Ridurre il numero dei cinghiali per salvare il tartufo. Il prelibato tubero è infatti a rischio di estinzione a causa della presenza di questi animali che stanno aumentando in maniera esponenziale in questi ultimi anni. Da qui la richiesta da parte dei tartufai alle autorità competenti di "intervenire con strumenti efficaci e seri per risolvere il problema".

I boschi del territorio della Valtiberina Umbro Toscana Casentino hanno raggiunto quote molto elevate di questi mammiferi che, perdendo progressivamente la loro natura selvatica, si stanno riproducendo in quantitativo maggiore e non si fanno scrupolo nell'avvicinarsi alle zone abitate distruggendo campi ed orti. Ma non solo. E' enorme il danno generato all'ecosistema in generale dalla nuova razza, di cinghiali, non più autoctona ma derivata dai capi immessi negli anni passati decisamente con taglia più grossa (130-160 chili contro i 60-70 della razza originaria) e più prolifici (passando dai, 4-5 piccoli generati di media ogni anno da una scrofa agli 9-10 attuali). Ecco derivare la necessità di tenere sotto controllo il numero degli animali. Che soprattutto nel caso dei tartufi

rappresentano un vero e proprio killer vivente. Il danno non è infatti limitato alla sottrazione del prodotto, bensì dalla completa distruzione delle tartufaie. E non solo. A risentirne è l'intero ecosistema ambientale. L'agricoltura subisce notevoli danneggiamenti, quasi mai totalmente rimborsati i coltivatori. Per non parlare degli incidenti che annualmente i cinghiali provocano ai veicoli che transitano lungo le vie di campagna. E il 2009 è stata una delle annate più colpite. Praticamente la Valtiberina Umbro Toscana ha fatto registrare la sistematica e quasi completa distruzione delle tartufaie.

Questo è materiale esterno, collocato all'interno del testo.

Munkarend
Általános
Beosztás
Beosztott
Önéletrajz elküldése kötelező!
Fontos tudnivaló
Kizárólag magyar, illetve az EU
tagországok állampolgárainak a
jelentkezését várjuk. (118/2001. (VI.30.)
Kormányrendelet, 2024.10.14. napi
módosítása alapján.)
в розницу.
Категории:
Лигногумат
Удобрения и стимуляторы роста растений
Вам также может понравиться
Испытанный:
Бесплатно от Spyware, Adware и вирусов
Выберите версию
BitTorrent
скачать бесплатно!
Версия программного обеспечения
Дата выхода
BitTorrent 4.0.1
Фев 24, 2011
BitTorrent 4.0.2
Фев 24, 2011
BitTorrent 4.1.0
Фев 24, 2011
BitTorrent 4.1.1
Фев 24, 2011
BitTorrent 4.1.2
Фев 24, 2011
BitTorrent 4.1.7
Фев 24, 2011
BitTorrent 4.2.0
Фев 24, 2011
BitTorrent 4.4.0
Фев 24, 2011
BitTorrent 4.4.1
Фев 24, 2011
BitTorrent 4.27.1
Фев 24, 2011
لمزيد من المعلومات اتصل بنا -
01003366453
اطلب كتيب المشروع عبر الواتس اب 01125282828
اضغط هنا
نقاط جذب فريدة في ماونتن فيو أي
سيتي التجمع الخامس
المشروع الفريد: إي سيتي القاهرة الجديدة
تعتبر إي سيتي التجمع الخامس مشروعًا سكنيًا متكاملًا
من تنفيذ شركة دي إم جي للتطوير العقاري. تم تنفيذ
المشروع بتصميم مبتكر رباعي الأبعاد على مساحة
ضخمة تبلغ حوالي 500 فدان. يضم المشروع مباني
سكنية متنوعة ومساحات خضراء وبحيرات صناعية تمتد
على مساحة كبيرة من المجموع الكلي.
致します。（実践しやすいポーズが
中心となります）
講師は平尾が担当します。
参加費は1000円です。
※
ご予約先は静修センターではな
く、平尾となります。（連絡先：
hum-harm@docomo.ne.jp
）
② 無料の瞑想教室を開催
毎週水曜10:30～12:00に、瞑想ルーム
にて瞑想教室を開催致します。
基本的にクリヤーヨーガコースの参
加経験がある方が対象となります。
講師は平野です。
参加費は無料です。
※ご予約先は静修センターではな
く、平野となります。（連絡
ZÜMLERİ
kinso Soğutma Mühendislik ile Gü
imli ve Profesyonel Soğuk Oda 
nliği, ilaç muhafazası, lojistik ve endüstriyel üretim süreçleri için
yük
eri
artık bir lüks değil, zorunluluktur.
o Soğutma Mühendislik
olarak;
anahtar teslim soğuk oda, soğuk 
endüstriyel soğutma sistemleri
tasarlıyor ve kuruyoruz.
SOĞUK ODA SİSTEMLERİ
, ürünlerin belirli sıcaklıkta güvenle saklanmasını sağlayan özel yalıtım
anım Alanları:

Per di più i danni si sono estesi anche al sistema idrogeologico in quanto gli animali nel loro perenne scavare riempiono le fossette di scolo delle strade impedendo il regolare deflusso delle acque.

I tartufai chiedono di risolvere il problema con "l'attivazione di metodi in grado di ridurre il quantitativo dei cinghiali presenti nei boschi portandolo a numeri accettabili, vale a dire compatibili con l'ambiente circostante". Le autorità competenti "devono infatti tenere in primaria considerazione la salute e l'interesse dei cittadini".